Il lui semblait que ses oreilles, sa bouche, son crâne étaient recouverts d'une épaisse couche de coton, mais ses facultés d'esprit, heureusement, étaient intactes.
-JE NE PEUX PAS HERMIONE ! Tu ne comprends donc pas? Voldemort veut me tuer! Il va venir ici, je dois retourner à Privet Drive, je ne veux pas que d'autres meurent à cause de moi!
Contre toute attente, Hermione ne répliqua rien, et se contenta de marcher en direction de la porte de la cuisine, l'air impassible. Harry poussa un hurlement de rage non contenue.
-POURQUOI EST-CE QUE TU...VAS-TU ENFIN M'EXPLIQUER...
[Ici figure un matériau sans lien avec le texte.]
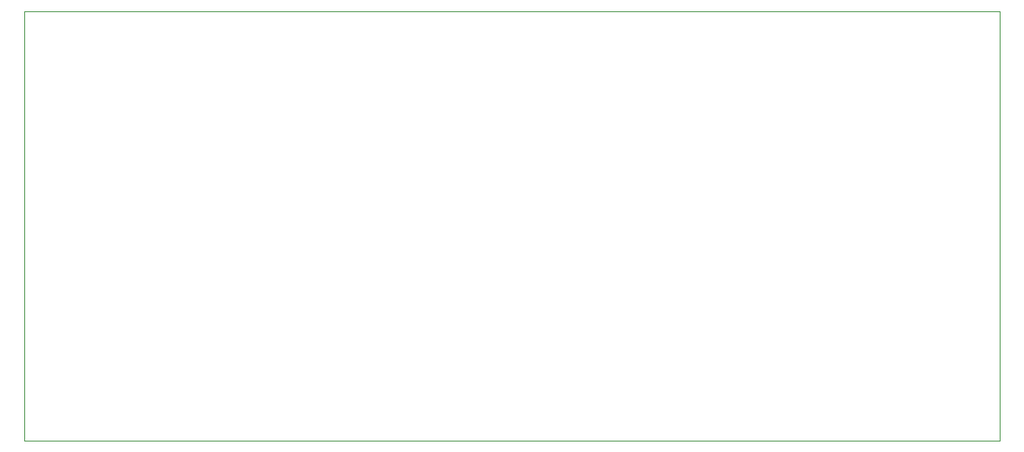
<source format=gbr>
%TF.GenerationSoftware,KiCad,Pcbnew,9.0.0*%
%TF.CreationDate,2025-05-10T16:39:55-04:00*%
%TF.ProjectId,HELPStat_V2,48454c50-5374-4617-945f-56322e6b6963,rev?*%
%TF.SameCoordinates,Original*%
%TF.FileFunction,Legend,Bot*%
%TF.FilePolarity,Positive*%
%FSLAX46Y46*%
G04 Gerber Fmt 4.6, Leading zero omitted, Abs format (unit mm)*
G04 Created by KiCad (PCBNEW 9.0.0) date 2025-05-10 16:39:55*
%MOMM*%
%LPD*%
G01*
G04 APERTURE LIST*
%TA.AperFunction,Profile*%
%ADD10C,0.050000*%
%TD*%
G04 APERTURE END LIST*
D10*
X35500000Y-89500000D02*
X137500000Y-89500000D01*
X137500000Y-134500000D01*
X35500000Y-134500000D01*
X35500000Y-89500000D01*
M02*

</source>
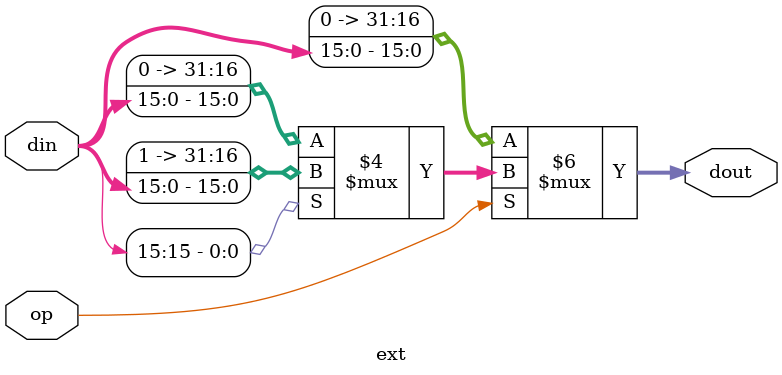
<source format=v>
module ext(din, op, dout);
    input [15:0]din;
    input op;
    output reg[31:0]dout;


    always@(*)begin
        if(op==1)
            dout = (din[15]==0)?{16'b0, din}:{~16'b0, din};
        else
            dout = {16'h0, din};
    end
endmodule

</source>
Puis il s'arrêta net, le souffle coupé. Hermione venait d'entrouvrir la porte de la cuisine, une lourde porte en bois aux poignées sculptées en tête de serpent. Et derrière cette porte, scintillant dans l'obscurité du couloir, forme mouvante, il y avait...
-Sirius !
Aux traits tirés mais d'une élégante finesse, il reconnut le visage de son parrain. Mais ce n'était plus tout à fait Sirius. Les membres transparents, la peau à la paleur iréelle n'avaient plus rien d'humain. Il était devenu ce qu'Harry avait tant, jadis, espéré qu'il soit: un fantôme.